(Description of the task)
Write out, word for word, only the data from its first line to the line containing "- date_dead_since: 2025-02-01T14:54:30.469414+00:00".

(Available data)
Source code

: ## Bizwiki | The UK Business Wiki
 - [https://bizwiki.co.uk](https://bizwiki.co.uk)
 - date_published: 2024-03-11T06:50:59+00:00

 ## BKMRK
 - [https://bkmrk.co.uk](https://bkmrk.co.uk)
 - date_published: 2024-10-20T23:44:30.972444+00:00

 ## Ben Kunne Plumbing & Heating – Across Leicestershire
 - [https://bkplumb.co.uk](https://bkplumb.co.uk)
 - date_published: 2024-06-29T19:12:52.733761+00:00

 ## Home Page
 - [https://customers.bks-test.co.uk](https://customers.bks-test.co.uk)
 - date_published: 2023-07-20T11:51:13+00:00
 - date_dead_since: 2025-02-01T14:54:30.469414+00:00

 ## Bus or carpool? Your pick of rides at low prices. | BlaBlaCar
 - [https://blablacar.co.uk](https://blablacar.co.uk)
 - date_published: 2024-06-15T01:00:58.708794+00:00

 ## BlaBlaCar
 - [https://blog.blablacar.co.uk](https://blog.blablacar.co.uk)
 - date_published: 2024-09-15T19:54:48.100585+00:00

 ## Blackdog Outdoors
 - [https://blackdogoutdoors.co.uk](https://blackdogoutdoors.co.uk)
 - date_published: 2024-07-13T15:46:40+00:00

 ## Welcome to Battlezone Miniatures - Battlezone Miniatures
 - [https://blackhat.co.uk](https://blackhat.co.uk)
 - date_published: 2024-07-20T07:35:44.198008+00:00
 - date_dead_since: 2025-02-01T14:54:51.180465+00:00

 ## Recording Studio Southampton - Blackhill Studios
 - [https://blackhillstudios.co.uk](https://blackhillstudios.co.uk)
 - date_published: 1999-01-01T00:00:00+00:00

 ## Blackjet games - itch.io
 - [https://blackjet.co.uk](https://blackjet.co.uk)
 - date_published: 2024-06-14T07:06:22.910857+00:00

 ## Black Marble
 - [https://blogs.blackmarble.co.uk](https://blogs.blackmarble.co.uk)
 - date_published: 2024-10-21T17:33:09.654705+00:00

(Your response)
Source code

: ## Bizwiki | The UK Business Wiki
 - [https://bizwiki.co.uk](https://bizwiki.co.uk)
 - date_published: 2024-03-11T06:50:59+00:00

 ## BKMRK
 - [https://bkmrk.co.uk](https://bkmrk.co.uk)
 - date_published: 2024-10-20T23:44:30.972444+00:00

 ## Ben Kunne Plumbing & Heating – Across Leicestershire
 - [https://bkplumb.co.uk](https://bkplumb.co.uk)
 - date_published: 2024-06-29T19:12:52.733761+00:00

 ## Home Page
 - [https://customers.bks-test.co.uk](https://customers.bks-test.co.uk)
 - date_published: 2023-07-20T11:51:13+00:00
 - date_dead_since: 2025-02-01T14:54:30.469414+00:00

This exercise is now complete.